On adore ça ! La semaine dernière, on a joué dans une petite salle de répétition à Jurançon, il y avait 120 personnes dans 40m2 (je leur ai bien postillonné dessus !). Pour la sortie du film 24 Hour Party People, on avait fait quatre ou cinq concerts et on s’est retrouvé à jouer devant des écrans de cinéma avant le film. On adore les situations un peu bizarres comme ça. Mais quand on a joué à la prison, c’était vraiment très stressant, après on est allé boire un verre dans une pizzeria à côté puis on est rentré chez nous, on était couchés à 21h30 tellement l’expérience était fatigante ! Sans méchanceté vis-à-vis des grosses SMAC [Scène de musiques actuelles, ndlr] dans lesquelles on a joué, c’est vraiment une chose qu’on n’oubliera jamais.

 

Sur la scène musicale actuelle, quel est ton groupe préféré ? 

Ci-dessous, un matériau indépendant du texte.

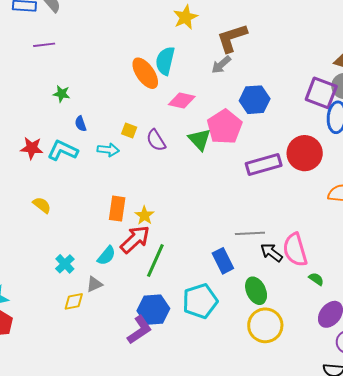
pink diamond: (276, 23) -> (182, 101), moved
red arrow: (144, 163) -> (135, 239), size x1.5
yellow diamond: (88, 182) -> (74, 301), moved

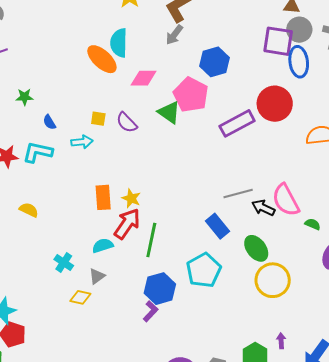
cyan semicircle: (106, 256) -> (103, 246), turned -135
yellow diamond: (74, 301) -> (80, 297), turned 35
purple L-shape: (139, 330) -> (151, 311), size x0.7

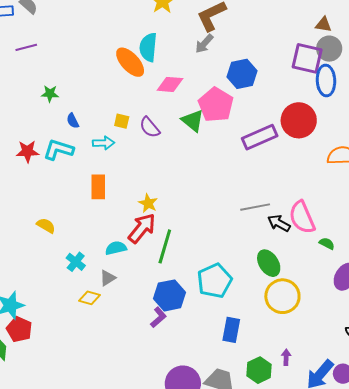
orange rectangle: (103, 197) -> (98, 187), moved
yellow semicircle: (29, 210) -> (46, 226), moved
blue rectangle: (218, 226) -> (231, 330), moved, turned 45

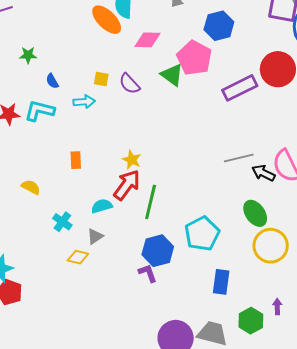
orange rectangle: (98, 187) -> (76, 160), moved, size x0.7
purple L-shape: (158, 317) -> (148, 273), turned -65

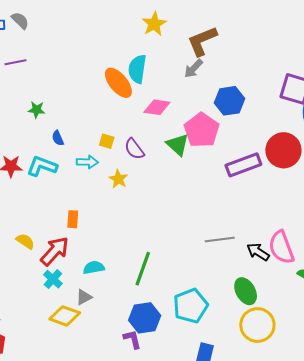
gray line: (239, 158) -> (220, 239), moved
yellow star: (132, 160) -> (118, 179), moved
red arrow: (127, 185) -> (55, 251), moved
yellow diamond: (78, 257) -> (65, 316), size x1.4

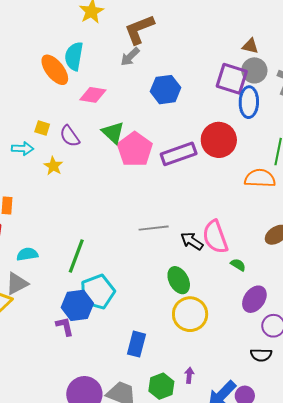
pink pentagon: (202, 130) -> (135, 149), moved
gray triangle: (84, 297) -> (17, 283), size x1.4
cyan pentagon: (191, 306) -> (98, 292), moved

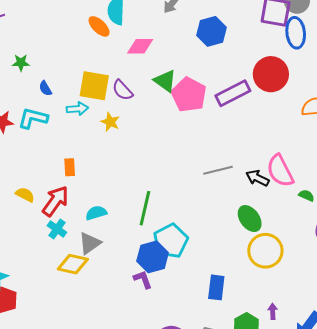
orange ellipse: (55, 70) -> (99, 26), size x0.7
yellow square: (42, 128) -> (94, 86), size x2.0

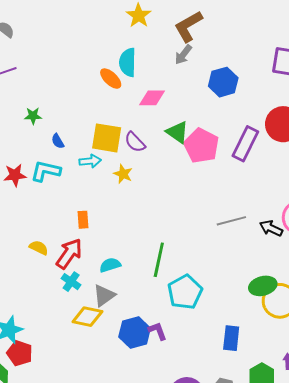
purple rectangle: (233, 93) -> (245, 144), turned -36
green ellipse: (250, 219) -> (263, 286), moved, turned -68
blue hexagon: (153, 257) -> (135, 333), moved

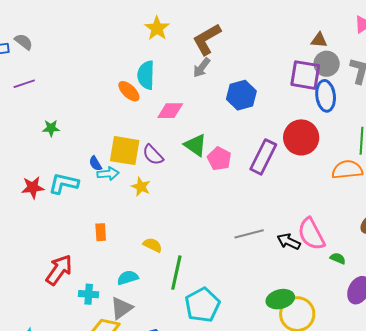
blue semicircle: (58, 141) -> (95, 163), moved
pink pentagon: (201, 146) -> (219, 159), size x0.7
yellow semicircle: (39, 248) -> (153, 245), moved
red arrow: (69, 254) -> (59, 270), moved
cyan cross: (71, 282) -> (89, 294), turned -30

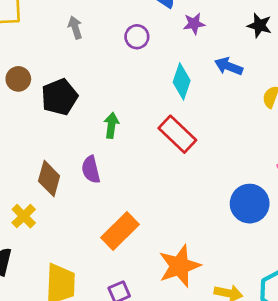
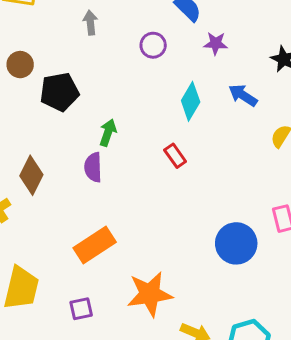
red rectangle: (177, 134) -> (175, 156), size x0.6
purple semicircle: (91, 170) -> (93, 167), moved

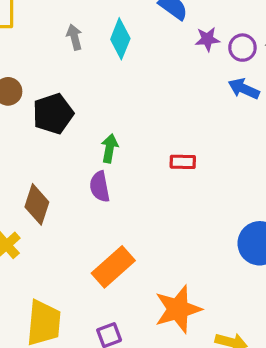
purple circle: (153, 45) -> (242, 48), moved
cyan diamond: (191, 101) -> (120, 39), moved
red rectangle: (175, 156) -> (183, 162), turned -45

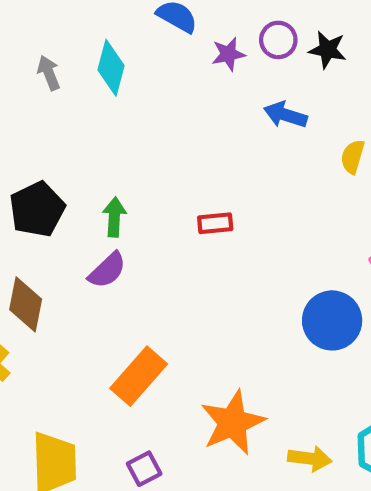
purple circle: (242, 48) -> (278, 40), moved
black pentagon: (53, 114) -> (37, 209), moved
purple semicircle: (100, 187) -> (107, 270), turned -116

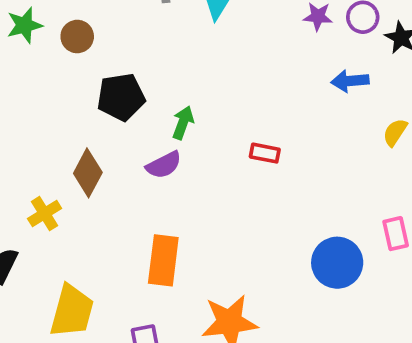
blue arrow: (285, 115) -> (350, 81), turned -39
orange rectangle: (139, 376) -> (163, 260), turned -51

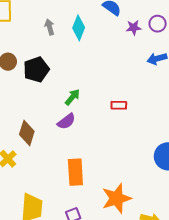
black pentagon: (121, 97) -> (36, 70), moved
green arrow: (183, 123) -> (72, 97), turned 30

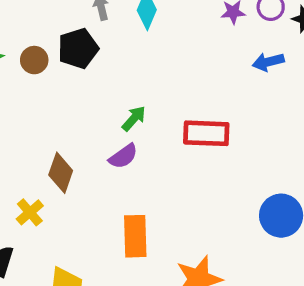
black pentagon: (36, 70) -> (78, 48), moved
red rectangle: (119, 105) -> (206, 133), size x1.8

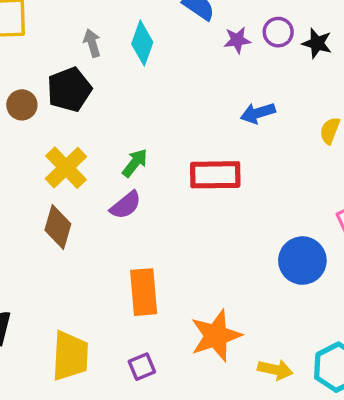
blue arrow: (268, 62) -> (258, 113), moved
yellow cross: (30, 212) -> (66, 168), moved, size x1.4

Alors déjà je vais pas dire “je”, mais je vais essayer de parler au nom du groupe car je ne suis qu’un cinquième de Frustration. On est vraiment très fan de toute la scène australienne, dont Eddy Current Suppression Ring qui a bien tout défriché, et aussi The Chats. On aime bien De Ambassade, un groupe hollandais, on aime les Structures français avec un “s”, on aime les Structure anglais sans “s”, qui ont malheureusement splitté. On écoute plein de choses, et plein de styles différents, on est de grands acheteurs de disques et on en achète d’ailleurs beaucoup trop par rapport au temps qu’on peut passer à en écouter à la maison.

 

Si dans Frustration vous ne deviez garder qu’un seul élément, qu’un seul instrument, si vous deviez vous retrouver sur scène avec une seule chose, que garderiez-vous ? 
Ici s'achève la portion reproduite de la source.